▶ [Exercise aim] The answer must be a single number: how many lines in the entries below contain the word "Center".

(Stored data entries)
────────

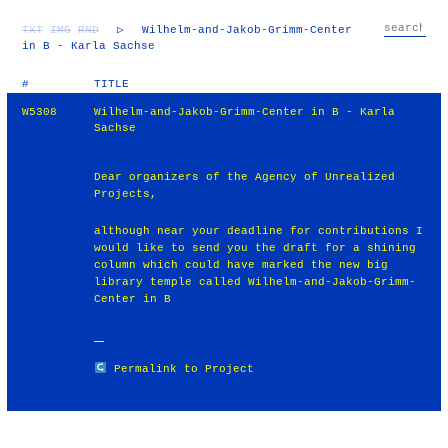
TXT
IMG
RND
▷
Wilhelm-and-Jakob-Grimm-Center
in B - Karla Sachse
#
TITLE
W5308
Wilhelm-and-Jakob-Grimm-Center in B - Karla
Sachse
Dear organizers of the Agency of Unrealized
Projects,
although near your deadline for contributions I
would like to send you the draft for a shining
column which could have marked the new big
library temple called Wilhelm-and-Jakob-Grimm-
Center in B
Permalink to Project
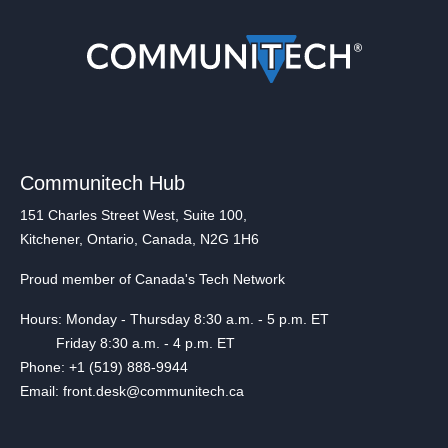
Communitech Hub
151 Charles Street West, Suite 100,
Kitchener, Ontario, Canada, N2G 1H6
Proud member of Canada's Tech Network
Hours: Monday - Thursday 8:30 a.m. - 5 p.m. ET
Friday 8:30 a.m. - 4 p.m. ET
Phone: +1 (519) 888-9944
Email: front.desk@communitech.ca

────────

▶ [Result for this exercise] 3